Somewhere in another box, she saw the Duke of Andover looking as handsome and polished as always and was that…Kate Herring? Good god, perish the thought. Both were looking at her, and when they saw her looking back, trained their eyes and binoculars back on the stage.
So, naturally, Moria’s face had to take on an amused expression, her demeanor had to reflect that she wasn’t hating it, or they’d all rejoice in her turmoil.
She couldn’t appear to be loving the attention either, even if she was, because they’d call her all manner of things that may or may not be true.
And then…Devyn. He’d done the chair move and she’d almost collapsed on the spot.
A Duke wouldn’t have done that. Some inner, primal voice riled her.
He grinned at her, the devil. He took her hand and kissed it.
There was a dryness to her throat and a clamminess to her hands that felt out of the natural order of things.
When she’d dreamed about courting this man in public, she hadn’t dreamed of this.
When he’d escorted her tonight, she had hoped maybe he won't find the level of attention directed at me humiliating, but she hadn’t foreseen this.
His hand, holding hers, resting against the armrest of her chair.
All the binoculars looking would catch that.
He didn’t seem to care.
And his brother was saying something to him on his other side, leaning toward him. He was large enough that he could do so without letting go of her hand. Could he do everything without ever letting go of her hand? If she asked him to, he'd find a way.
He only let go when it was time to clap, and he didn’t try to hold her hand again.

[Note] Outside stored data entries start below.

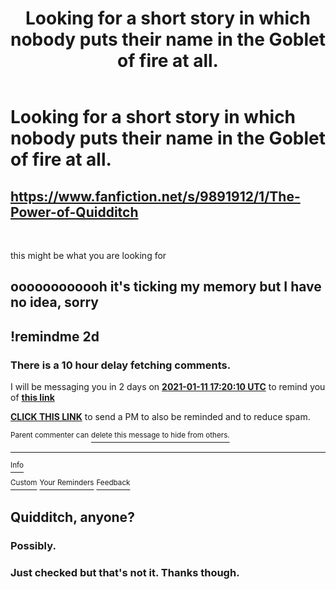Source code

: #+TITLE: Looking for a short story in which nobody puts their name in the Goblet of fire at all.

* Looking for a short story in which nobody puts their name in the Goblet of fire at all.
:PROPERTIES:
:Author: TheAncientSun
:Score: 12
:DateUnix: 1610200811.0
:DateShort: 2021-Jan-09
:FlairText: What's That Fic?
:END:

** [[https://www.fanfiction.net/s/9891912/1/The-Power-of-Quidditch]]

​

this might be what you are looking for
:PROPERTIES:
:Author: typetom
:Score: 8
:DateUnix: 1610235780.0
:DateShort: 2021-Jan-10
:END:


** oooooooooooh it's ticking my memory but I have no idea, sorry
:PROPERTIES:
:Author: karigan_g
:Score: 1
:DateUnix: 1610205438.0
:DateShort: 2021-Jan-09
:END:


** !remindme 2d
:PROPERTIES:
:Author: ceplma
:Score: 1
:DateUnix: 1610212810.0
:DateShort: 2021-Jan-09
:END:

*** There is a 10 hour delay fetching comments.

I will be messaging you in 2 days on [[http://www.wolframalpha.com/input/?i=2021-01-11%2017:20:10%20UTC%20To%20Local%20Time][*2021-01-11 17:20:10 UTC*]] to remind you of [[https://np.reddit.com/r/HPfanfiction/comments/ktrdvg/looking_for_a_short_story_in_which_nobody_puts/gio6ted/?context=3][*this link*]]

[[https://np.reddit.com/message/compose/?to=RemindMeBot&subject=Reminder&message=%5Bhttps%3A%2F%2Fwww.reddit.com%2Fr%2FHPfanfiction%2Fcomments%2Fktrdvg%2Flooking_for_a_short_story_in_which_nobody_puts%2Fgio6ted%2F%5D%0A%0ARemindMe%21%202021-01-11%2017%3A20%3A10%20UTC][*CLICK THIS LINK*]] to send a PM to also be reminded and to reduce spam.

^{Parent commenter can} [[https://np.reddit.com/message/compose/?to=RemindMeBot&subject=Delete%20Comment&message=Delete%21%20ktrdvg][^{delete this message to hide from others.}]]

--------------

[[https://np.reddit.com/r/RemindMeBot/comments/e1bko7/remindmebot_info_v21/][^{Info}]]

[[https://np.reddit.com/message/compose/?to=RemindMeBot&subject=Reminder&message=%5BLink%20or%20message%20inside%20square%20brackets%5D%0A%0ARemindMe%21%20Time%20period%20here][^{Custom}]]
[[https://np.reddit.com/message/compose/?to=RemindMeBot&subject=List%20Of%20Reminders&message=MyReminders%21][^{Your Reminders}]]
[[https://np.reddit.com/message/compose/?to=Watchful1&subject=RemindMeBot%20Feedback][^{Feedback}]]
:PROPERTIES:
:Author: RemindMeBot
:Score: 1
:DateUnix: 1610251778.0
:DateShort: 2021-Jan-10
:END:


** Quidditch, anyone?
:PROPERTIES:
:Author: bobobedo
:Score: 1
:DateUnix: 1610202195.0
:DateShort: 2021-Jan-09
:END:

*** Possibly.
:PROPERTIES:
:Author: TheAncientSun
:Score: 1
:DateUnix: 1610202217.0
:DateShort: 2021-Jan-09
:END:


*** Just checked but that's not it. Thanks though.
:PROPERTIES:
:Author: TheAncientSun
:Score: 1
:DateUnix: 1610202316.0
:DateShort: 2021-Jan-09
:END:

Likely, Peregrine had said something like we don’t hold hands of women we aren’t married to at the theater.
The thought made her smile, and Miss Kelley met her eyes. “Try not to look quite like you’re having the night of your life, my dear.”
Moria giggled into her ear, maybe it was the contents of Devyn’s flask. “And if I am?”
Miss Kelley tamped down her own smile. “Because of the play, or the Captain?”
Moria pretended to keep her eyes on the stage. “Definitely the latter. Did you see the chair?”
“Impossible to miss. That was kind of the point, I suppose.”
She’d been playing a dangerous game tonight, stepping out with the captain the same night as the play’s launch; but even when she caught the Duke staring again, she could barely tear her thoughts from the man who had so publicly declared his intent.